> _TRECHO CITADO_:
════════
MUDAM-SE AS VONTADES
Ainda que a discussão seja, de fato, muito mais ampla do que o que colocamos no nosso prato, é geralmente na comida que as pessoas começam a investir quando querem fazer uma mudança de estilo de vida.
E essa é também uma das formas mais interessantes e eficazes de evitar algumas das doenças que mais matam no país. Coordenador nacional do PURE (The Prospective Urban Rural Epidemiology) no Brasil, estudo que acompanha, há 12 anos, mais de 300 mil pessoas em quase 30 países diferentes, o Dr. Álvaro Avezum, cardiologista e diretor do Centro Internacional de Pesquisa do Hospital Alemão Oswaldo Cruz, aponta para um adoecimento sistêmico na população mundial causado, em grande parte, pelos maus hábitos alimentares. “A alimentação não saudável, ao lado do colesterol alto, da pressão alta e da obesidade abdominal, representa metade dos principais motivos que levam aos infartos e acidentes vasculares cerebrais.
Isso significa que muitos deles poderiam ser evitados sem precisarmos de nenhum novo conhecimento técnico ou científico”, alerta o especialista. O PURE é um estudo populacional que avalia a associação do comportamento (estilo de vida) dos indivíduos ao longo do tempo, meio ambiente, genética, entre outros fatores, ao risco de adoecimento da população (eventos cardiovasculares, câncer, doenças respiratórias, renais, morte cardiovascular, por câncer e por outras causas).
Em relação aos questionários e hábitos alimentares pesquisados com os participantes, alguns resultados mostraram a importância de prestarmos grande atenção ao que ingerimos. “Quanto maior o consumo de frutas e vegetais, menor o risco de morte. A pessoa aumenta sua sobrevida só de fazer essa modificação na alimentação”, diz o Dr. Álvaro. Em relação ao consumo de carboidratos e de gorduras, a curva é inversa, ou seja, o primeiro aumenta as taxas de mortalidade e o segundo (exceto gorduras trans) reduz essas taxas.
════════
> _DADOS BRUTOS_:
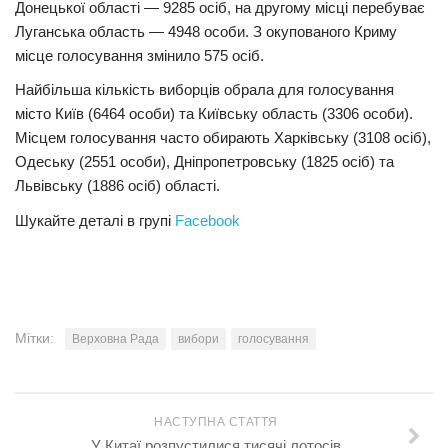
Донецької області — 9285 осіб, на другому місці перебуває
Луганська область — 4948 особи. З окупованого Криму
Трагедії
місце голосування змінило 575 осіб.
Курйози
Найбільша кількість виборців обрала для голосування
Суспільство
місто Київ (6464 особи) та Київську область (3306 особи).
Культура
Місцем голосування часто обирають Харківську (3108 осіб),
Одеську (2551 особи), Дніпропетровську (1825 осіб) та
Шоу-біз
Львівську (1886 осіб) області.
#Війна
Шукайте деталі в групі
Facebook
Мітки:
Верховна Рада
вибори
голосування
НАСТУПНА СТАТТЯ
У Китаї розпустилися тисячі лотосів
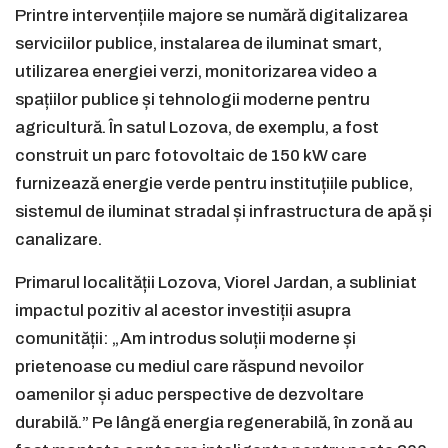
Printre intervențiile majore se numără digitalizarea
serviciilor publice, instalarea de iluminat smart,
utilizarea energiei verzi, monitorizarea video a
spațiilor publice și tehnologii moderne pentru
agricultură. În satul Lozova, de exemplu, a fost
construit un parc fotovoltaic de 150 kW care
furnizează energie verde pentru instituțiile publice,
sistemul de iluminat stradal și infrastructura de apă și
canalizare.
Primarul localității Lozova, Viorel Jardan, a subliniat
impactul pozitiv al acestor investiții asupra
comunității: „Am introdus soluții moderne și
prietenoase cu mediul care răspund nevoilor
oamenilor și aduc perspective de dezvoltare
durabilă.” Pe lângă energia regenerabilă, în zonă au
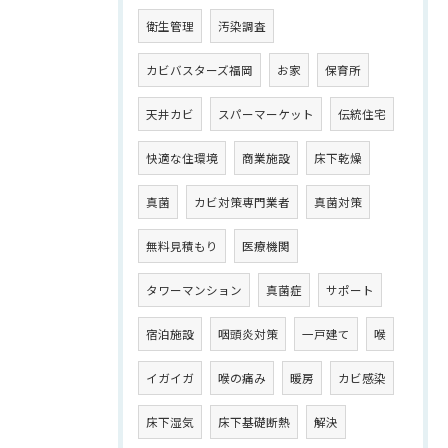
衛生管理
汚染調査
カビバスターズ福岡
お家
保育所
天井カビ
スパーマーケット
伝統住宅
快適な住環境
商業施設
床下乾燥
真菌
カビ対策専門業者
真菌対策
無料見積もり
医療機関
タワーマンション
真菌症
サポート
宿泊施設
咽頭炎対策
一戸建て
喉
イガイガ
喉の痛み
暖房
カビ感染
床下湿気
床下基礎断熱
解決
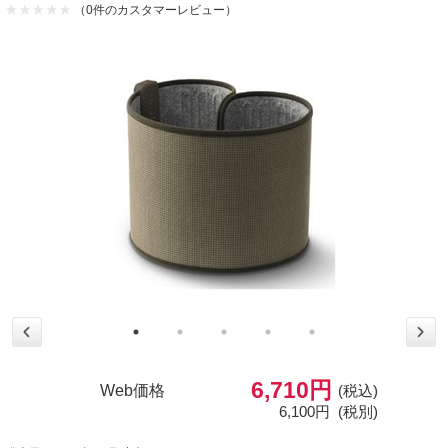
（0件のカスタマーレビュー）
6,710円
Web価格
(税込)
6,100円
(税別)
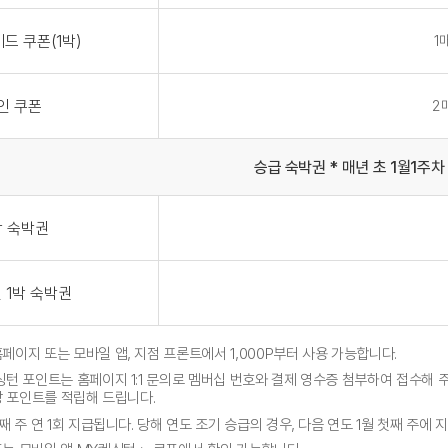
드 쿠폰(1박)
1
인 쿠폰
2
승급 숙박권 * 매년 초 1월1주차
박 숙박권
 1박 숙박권
페이지 또는 모바일 앱, 지점 프론트에서 1,000P부터 사용 가능합니다.
싱턴 포인트는 홈페이지 1:1 문의로 멤버십 번호와 결제 영수증 첨부하여 접수해 
 포인트를 적립해 드립니다.
째 주 연 1회 지급됩니다. 당해 연도 조기 승급의 경우, 다음 연도 1월 첫째 주에 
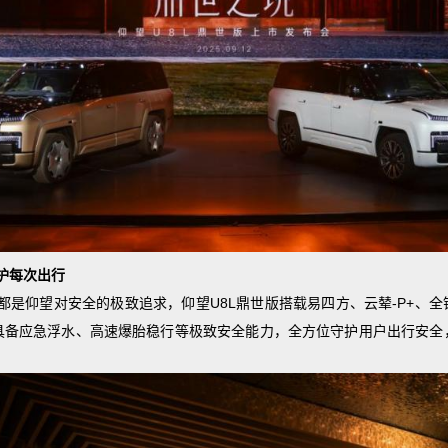
护每次出行
都是仰望对安全的极致追求，仰望U8L鼎世版搭载易四方、云辇-P+、
具备应急浮水、高速爆胎稳行等极致安全能力，全方位守护用户出行安全，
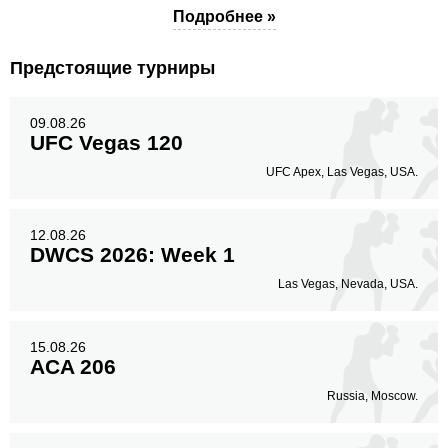
Подробнее »
Предстоящие турниры
09.08.26
UFC Vegas 120
UFC Apex, Las Vegas, USA.
12.08.26
DWCS 2026: Week 1
Las Vegas, Nevada, USA.
15.08.26
ACA 206
Russia, Moscow.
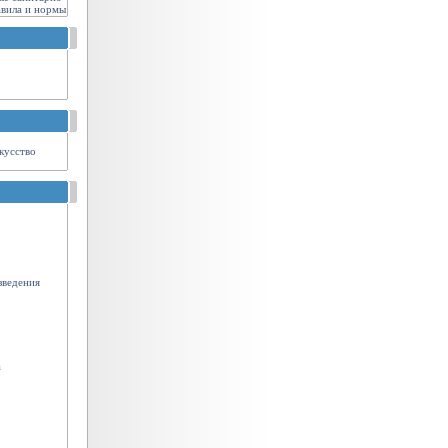
авила и нормы
кусство
зведения
а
════════
> _O QUE FAZER_:
[A] Segundo o especialista no trecho citado, quais fatores representam metade dos principais motivos que levam aos infartos e acidentes vasculares cerebrais? Liste todos.
[B] Reproduza sem alterações todo o trecho citado, de "Isso significa que" até "por outras causas).".
A listagem não é necessária para resolver os exercícios.

> _RESPOSTAS DOS EXERCÍCIOS_:
[A]
- alimentação não saudável
- colesterol alto
- pressão alta
- obesidade abdominal

[B]
Isso significa que muitos deles poderiam ser evitados sem precisarmos de nenhum novo conhecimento técnico ou científico”, alerta o especialista. O PURE é um estudo populacional que avalia a associação do comportamento (estilo de vida) dos indivíduos ao longo do tempo, meio ambiente, genética, entre outros fatores, ao risco de adoecimento da população (eventos cardiovasculares, câncer, doenças respiratórias, renais, morte cardiovascular, por câncer e por outras causas).